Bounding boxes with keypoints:

__________________________________________________

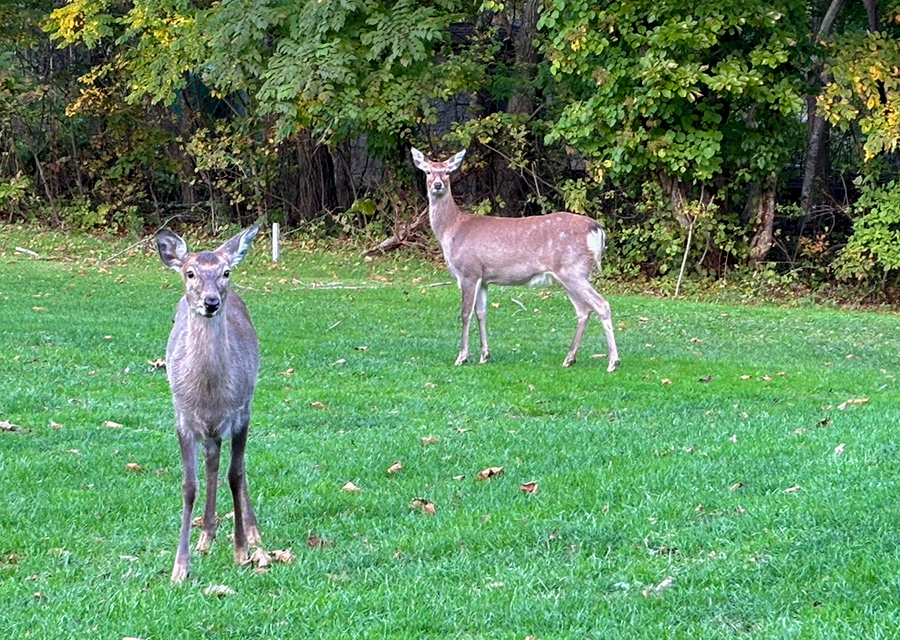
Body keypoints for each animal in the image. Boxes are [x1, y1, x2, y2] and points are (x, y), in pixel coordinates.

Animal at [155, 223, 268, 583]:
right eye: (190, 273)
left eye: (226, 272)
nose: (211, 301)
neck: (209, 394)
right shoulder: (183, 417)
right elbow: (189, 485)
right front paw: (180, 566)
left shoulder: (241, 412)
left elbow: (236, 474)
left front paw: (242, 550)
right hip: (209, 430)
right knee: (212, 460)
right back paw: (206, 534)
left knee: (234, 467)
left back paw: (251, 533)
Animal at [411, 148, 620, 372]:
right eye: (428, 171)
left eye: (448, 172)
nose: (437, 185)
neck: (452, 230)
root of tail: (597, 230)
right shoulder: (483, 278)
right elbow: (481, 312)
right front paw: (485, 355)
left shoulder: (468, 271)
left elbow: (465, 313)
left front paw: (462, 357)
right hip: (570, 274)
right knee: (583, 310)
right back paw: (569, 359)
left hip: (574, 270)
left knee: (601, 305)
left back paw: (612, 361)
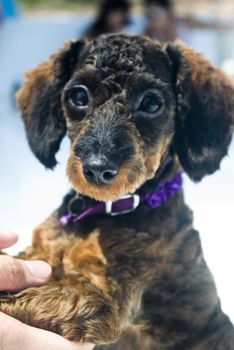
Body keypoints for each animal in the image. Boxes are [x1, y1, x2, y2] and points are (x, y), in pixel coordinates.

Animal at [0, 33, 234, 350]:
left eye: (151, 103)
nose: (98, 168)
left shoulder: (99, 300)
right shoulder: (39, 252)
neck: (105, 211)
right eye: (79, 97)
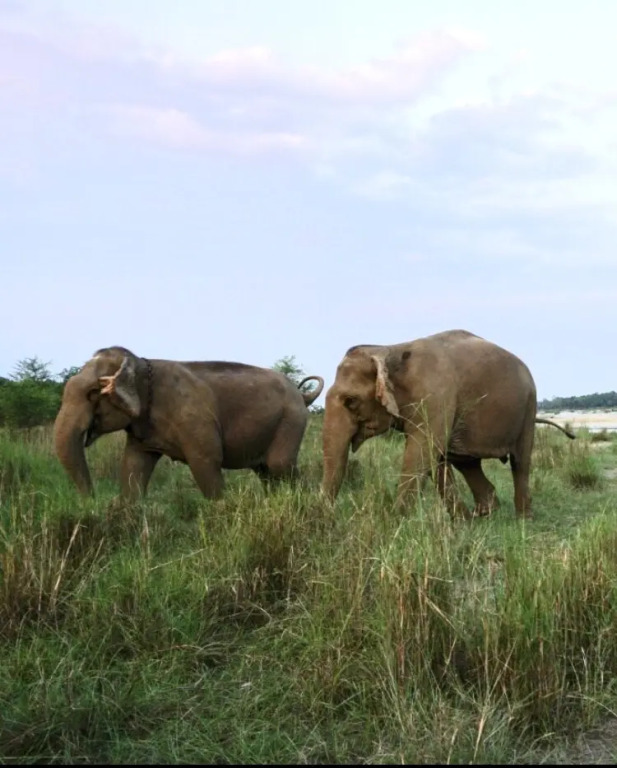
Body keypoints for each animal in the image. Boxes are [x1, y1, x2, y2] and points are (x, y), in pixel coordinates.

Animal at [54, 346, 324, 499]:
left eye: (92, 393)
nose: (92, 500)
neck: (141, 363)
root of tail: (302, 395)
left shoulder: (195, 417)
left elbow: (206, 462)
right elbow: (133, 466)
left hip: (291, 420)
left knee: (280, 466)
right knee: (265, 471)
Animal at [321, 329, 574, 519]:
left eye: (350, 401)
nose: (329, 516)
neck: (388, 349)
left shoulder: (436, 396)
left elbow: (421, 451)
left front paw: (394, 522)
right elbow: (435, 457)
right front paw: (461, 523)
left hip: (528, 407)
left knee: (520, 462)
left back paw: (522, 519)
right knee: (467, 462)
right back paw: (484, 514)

__________________________________________________

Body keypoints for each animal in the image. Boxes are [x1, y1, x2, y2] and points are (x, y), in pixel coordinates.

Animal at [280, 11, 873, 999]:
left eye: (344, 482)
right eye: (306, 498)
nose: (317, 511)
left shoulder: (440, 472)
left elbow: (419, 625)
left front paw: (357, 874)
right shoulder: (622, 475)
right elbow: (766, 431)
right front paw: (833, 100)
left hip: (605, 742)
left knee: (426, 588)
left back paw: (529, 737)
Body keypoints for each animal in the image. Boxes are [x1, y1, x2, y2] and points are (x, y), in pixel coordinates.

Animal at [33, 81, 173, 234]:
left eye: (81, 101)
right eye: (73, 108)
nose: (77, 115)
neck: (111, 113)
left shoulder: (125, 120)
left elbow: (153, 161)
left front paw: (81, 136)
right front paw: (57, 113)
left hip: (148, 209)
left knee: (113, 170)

__________________________________________________

# [Task item]
How many lines of the data above include the word "elbow"? Only that number should be returned.

# [Written response]
11